--- What is needed ---
Every picture stays out; everything else in the listing below is to be returned exactly.

--- Data for the task ---
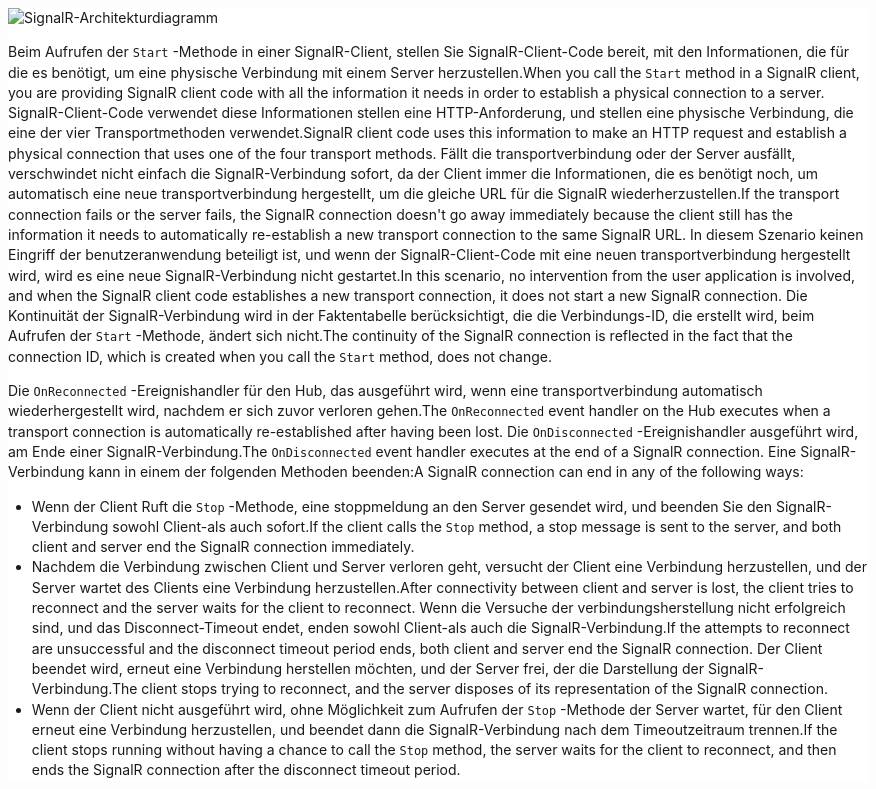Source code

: ![SignalR-Architekturdiagramm](handling-connection-lifetime-events/_static/image1.png)

<span data-ttu-id="6915b-155">Beim Aufrufen der `Start` -Methode in einer SignalR-Client, stellen Sie SignalR-Client-Code bereit, mit den Informationen, die für die es benötigt, um eine physische Verbindung mit einem Server herzustellen.</span><span class="sxs-lookup"><span data-stu-id="6915b-155">When you call the `Start` method in a SignalR client, you are providing SignalR client code with all the information it needs in order to establish a physical connection to a server.</span></span> <span data-ttu-id="6915b-156">SignalR-Client-Code verwendet diese Informationen stellen eine HTTP-Anforderung, und stellen eine physische Verbindung, die eine der vier Transportmethoden verwendet.</span><span class="sxs-lookup"><span data-stu-id="6915b-156">SignalR client code uses this information to make an HTTP request and establish a physical connection that uses one of the four transport methods.</span></span> <span data-ttu-id="6915b-157">Fällt die transportverbindung oder der Server ausfällt, verschwindet nicht einfach die SignalR-Verbindung sofort, da der Client immer die Informationen, die es benötigt noch, um automatisch eine neue transportverbindung hergestellt, um die gleiche URL für die SignalR wiederherzustellen.</span><span class="sxs-lookup"><span data-stu-id="6915b-157">If the transport connection fails or the server fails, the SignalR connection doesn't go away immediately because the client still has the information it needs to automatically re-establish a new transport connection to the same SignalR URL.</span></span> <span data-ttu-id="6915b-158">In diesem Szenario keinen Eingriff der benutzeranwendung beteiligt ist, und wenn der SignalR-Client-Code mit eine neuen transportverbindung hergestellt wird, wird es eine neue SignalR-Verbindung nicht gestartet.</span><span class="sxs-lookup"><span data-stu-id="6915b-158">In this scenario, no intervention from the user application is involved, and when the SignalR client code establishes a new transport connection, it does not start a new SignalR connection.</span></span> <span data-ttu-id="6915b-159">Die Kontinuität der SignalR-Verbindung wird in der Faktentabelle berücksichtigt, die die Verbindungs-ID, die erstellt wird, beim Aufrufen der `Start` -Methode, ändert sich nicht.</span><span class="sxs-lookup"><span data-stu-id="6915b-159">The continuity of the SignalR connection is reflected in the fact that the connection ID, which is created when you call the `Start` method, does not change.</span></span>

<span data-ttu-id="6915b-160">Die `OnReconnected` -Ereignishandler für den Hub, das ausgeführt wird, wenn eine transportverbindung automatisch wiederhergestellt wird, nachdem er sich zuvor verloren gehen.</span><span class="sxs-lookup"><span data-stu-id="6915b-160">The `OnReconnected` event handler on the Hub executes when a transport connection is automatically re-established after having been lost.</span></span> <span data-ttu-id="6915b-161">Die `OnDisconnected` -Ereignishandler ausgeführt wird, am Ende einer SignalR-Verbindung.</span><span class="sxs-lookup"><span data-stu-id="6915b-161">The `OnDisconnected` event handler executes at the end of a SignalR connection.</span></span> <span data-ttu-id="6915b-162">Eine SignalR-Verbindung kann in einem der folgenden Methoden beenden:</span><span class="sxs-lookup"><span data-stu-id="6915b-162">A SignalR connection can end in any of the following ways:</span></span>

- <span data-ttu-id="6915b-163">Wenn der Client Ruft die `Stop` -Methode, eine stoppmeldung an den Server gesendet wird, und beenden Sie den SignalR-Verbindung sowohl Client-als auch sofort.</span><span class="sxs-lookup"><span data-stu-id="6915b-163">If the client calls the `Stop` method, a stop message is sent to the server, and both client and server end the SignalR connection immediately.</span></span>
- <span data-ttu-id="6915b-164">Nachdem die Verbindung zwischen Client und Server verloren geht, versucht der Client eine Verbindung herzustellen, und der Server wartet des Clients eine Verbindung herzustellen.</span><span class="sxs-lookup"><span data-stu-id="6915b-164">After connectivity between client and server is lost, the client tries to reconnect and the server waits for the client to reconnect.</span></span> <span data-ttu-id="6915b-165">Wenn die Versuche der verbindungsherstellung nicht erfolgreich sind, und das Disconnect-Timeout endet, enden sowohl Client-als auch die SignalR-Verbindung.</span><span class="sxs-lookup"><span data-stu-id="6915b-165">If the attempts to reconnect are unsuccessful and the disconnect timeout period ends, both client and server end the SignalR connection.</span></span> <span data-ttu-id="6915b-166">Der Client beendet wird, erneut eine Verbindung herstellen möchten, und der Server frei, der die Darstellung der SignalR-Verbindung.</span><span class="sxs-lookup"><span data-stu-id="6915b-166">The client stops trying to reconnect, and the server disposes of its representation of the SignalR connection.</span></span>
- <span data-ttu-id="6915b-167">Wenn der Client nicht ausgeführt wird, ohne Möglichkeit zum Aufrufen der `Stop` -Methode der Server wartet, für den Client erneut eine Verbindung herzustellen, und beendet dann die SignalR-Verbindung nach dem Timeoutzeitraum trennen.</span><span class="sxs-lookup"><span data-stu-id="6915b-167">If the client stops running without having a chance to call the `Stop` method, the server waits for the client to reconnect, and then ends the SignalR connection after the disconnect timeout period.</span></span>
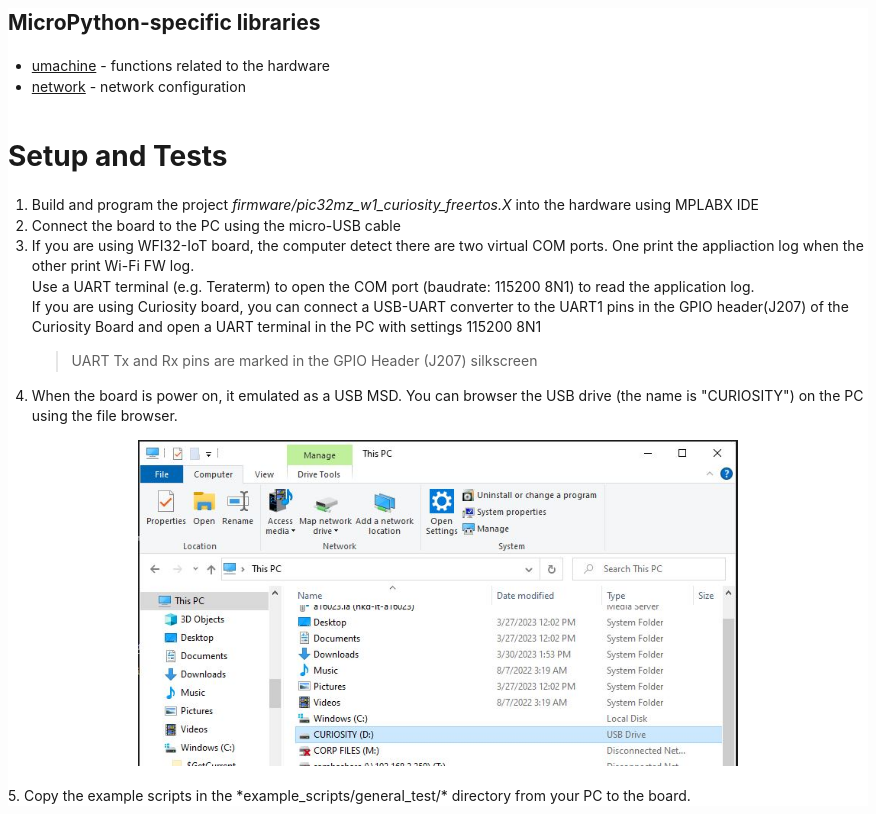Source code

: ## MicroPython-specific libraries
* [umachine](machine.md) - functions related to the hardware
* [network](wlan.md) - network configuration



# Setup and Tests
1. Build and program the project *firmware/pic32mz_w1_curiosity_freertos.X*  into the hardware using MPLABX IDE
2. Connect the board to the PC using the micro-USB cable
3. If you are using WFI32-IoT board, the computer detect there are two virtual COM ports. One print the appliaction log when the other print Wi-Fi FW log.  
   Use a UART terminal (e.g. Teraterm) to open the COM port (baudrate: 115200 8N1) to read the application log.  
   If you are using Curiosity board, you can connect a USB-UART converter to the UART1 pins in the GPIO header(J207) of the Curiosity Board and open a UART terminal in the PC with settings 115200 8N1  
   > UART Tx and Rx pins are marked in the GPIO Header (J207) silkscreen
4. When the board is power on, it emulated as a USB MSD. You can browser the USB drive (the name is "CURIOSITY") on the PC using the file browser.
</p>
  <p align="center"><img width="600" src="images/browser_usb_drive.jpg">
  </p>
5. Copy the example scripts in the *example_scripts/general_test/* directory from your PC to the board.
</p>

--- Written answer ---
Source code

: ![SignalR-Architekturdiagramm](handling-connection-lifetime-events/_static/image1.png)

<span data-ttu-id="6915b-155">Beim Aufrufen der `Start` -Methode in einer SignalR-Client, stellen Sie SignalR-Client-Code bereit, mit den Informationen, die für die es benötigt, um eine physische Verbindung mit einem Server herzustellen.</span><span class="sxs-lookup"><span data-stu-id="6915b-155">When you call the `Start` method in a SignalR client, you are providing SignalR client code with all the information it needs in order to establish a physical connection to a server.</span></span> <span data-ttu-id="6915b-156">SignalR-Client-Code verwendet diese Informationen stellen eine HTTP-Anforderung, und stellen eine physische Verbindung, die eine der vier Transportmethoden verwendet.</span><span class="sxs-lookup"><span data-stu-id="6915b-156">SignalR client code uses this information to make an HTTP request and establish a physical connection that uses one of the four transport methods.</span></span> <span data-ttu-id="6915b-157">Fällt die transportverbindung oder der Server ausfällt, verschwindet nicht einfach die SignalR-Verbindung sofort, da der Client immer die Informationen, die es benötigt noch, um automatisch eine neue transportverbindung hergestellt, um die gleiche URL für die SignalR wiederherzustellen.</span><span class="sxs-lookup"><span data-stu-id="6915b-157">If the transport connection fails or the server fails, the SignalR connection doesn't go away immediately because the client still has the information it needs to automatically re-establish a new transport connection to the same SignalR URL.</span></span> <span data-ttu-id="6915b-158">In diesem Szenario keinen Eingriff der benutzeranwendung beteiligt ist, und wenn der SignalR-Client-Code mit eine neuen transportverbindung hergestellt wird, wird es eine neue SignalR-Verbindung nicht gestartet.</span><span class="sxs-lookup"><span data-stu-id="6915b-158">In this scenario, no intervention from the user application is involved, and when the SignalR client code establishes a new transport connection, it does not start a new SignalR connection.</span></span> <span data-ttu-id="6915b-159">Die Kontinuität der SignalR-Verbindung wird in der Faktentabelle berücksichtigt, die die Verbindungs-ID, die erstellt wird, beim Aufrufen der `Start` -Methode, ändert sich nicht.</span><span class="sxs-lookup"><span data-stu-id="6915b-159">The continuity of the SignalR connection is reflected in the fact that the connection ID, which is created when you call the `Start` method, does not change.</span></span>

<span data-ttu-id="6915b-160">Die `OnReconnected` -Ereignishandler für den Hub, das ausgeführt wird, wenn eine transportverbindung automatisch wiederhergestellt wird, nachdem er sich zuvor verloren gehen.</span><span class="sxs-lookup"><span data-stu-id="6915b-160">The `OnReconnected` event handler on the Hub executes when a transport connection is automatically re-established after having been lost.</span></span> <span data-ttu-id="6915b-161">Die `OnDisconnected` -Ereignishandler ausgeführt wird, am Ende einer SignalR-Verbindung.</span><span class="sxs-lookup"><span data-stu-id="6915b-161">The `OnDisconnected` event handler executes at the end of a SignalR connection.</span></span> <span data-ttu-id="6915b-162">Eine SignalR-Verbindung kann in einem der folgenden Methoden beenden:</span><span class="sxs-lookup"><span data-stu-id="6915b-162">A SignalR connection can end in any of the following ways:</span></span>

- <span data-ttu-id="6915b-163">Wenn der Client Ruft die `Stop` -Methode, eine stoppmeldung an den Server gesendet wird, und beenden Sie den SignalR-Verbindung sowohl Client-als auch sofort.</span><span class="sxs-lookup"><span data-stu-id="6915b-163">If the client calls the `Stop` method, a stop message is sent to the server, and both client and server end the SignalR connection immediately.</span></span>
- <span data-ttu-id="6915b-164">Nachdem die Verbindung zwischen Client und Server verloren geht, versucht der Client eine Verbindung herzustellen, und der Server wartet des Clients eine Verbindung herzustellen.</span><span class="sxs-lookup"><span data-stu-id="6915b-164">After connectivity between client and server is lost, the client tries to reconnect and the server waits for the client to reconnect.</span></span> <span data-ttu-id="6915b-165">Wenn die Versuche der verbindungsherstellung nicht erfolgreich sind, und das Disconnect-Timeout endet, enden sowohl Client-als auch die SignalR-Verbindung.</span><span class="sxs-lookup"><span data-stu-id="6915b-165">If the attempts to reconnect are unsuccessful and the disconnect timeout period ends, both client and server end the SignalR connection.</span></span> <span data-ttu-id="6915b-166">Der Client beendet wird, erneut eine Verbindung herstellen möchten, und der Server frei, der die Darstellung der SignalR-Verbindung.</span><span class="sxs-lookup"><span data-stu-id="6915b-166">The client stops trying to reconnect, and the server disposes of its representation of the SignalR connection.</span></span>
- <span data-ttu-id="6915b-167">Wenn der Client nicht ausgeführt wird, ohne Möglichkeit zum Aufrufen der `Stop` -Methode der Server wartet, für den Client erneut eine Verbindung herzustellen, und beendet dann die SignalR-Verbindung nach dem Timeoutzeitraum trennen.</span><span class="sxs-lookup"><span data-stu-id="6915b-167">If the client stops running without having a chance to call the `Stop` method, the server waits for the client to reconnect, and then ends the SignalR connection after the disconnect timeout period.</span></span>
Source code

: ## MicroPython-specific libraries
* [umachine](machine.md) - functions related to the hardware
* [network](wlan.md) - network configuration



# Setup and Tests
1. Build and program the project *firmware/pic32mz_w1_curiosity_freertos.X*  into the hardware using MPLABX IDE
2. Connect the board to the PC using the micro-USB cable
3. If you are using WFI32-IoT board, the computer detect there are two virtual COM ports. One print the appliaction log when the other print Wi-Fi FW log.  
   Use a UART terminal (e.g. Teraterm) to open the COM port (baudrate: 115200 8N1) to read the application log.  
   If you are using Curiosity board, you can connect a USB-UART converter to the UART1 pins in the GPIO header(J207) of the Curiosity Board and open a UART terminal in the PC with settings 115200 8N1  
   > UART Tx and Rx pins are marked in the GPIO Header (J207) silkscreen
4. When the board is power on, it emulated as a USB MSD. You can browser the USB drive (the name is "CURIOSITY") on the PC using the file browser.
</p>
  <p align="center"><img width="600" src="images/browser_usb_drive.jpg">
  </p>
5. Copy the example scripts in the *example_scripts/general_test/* directory from your PC to the board.
</p>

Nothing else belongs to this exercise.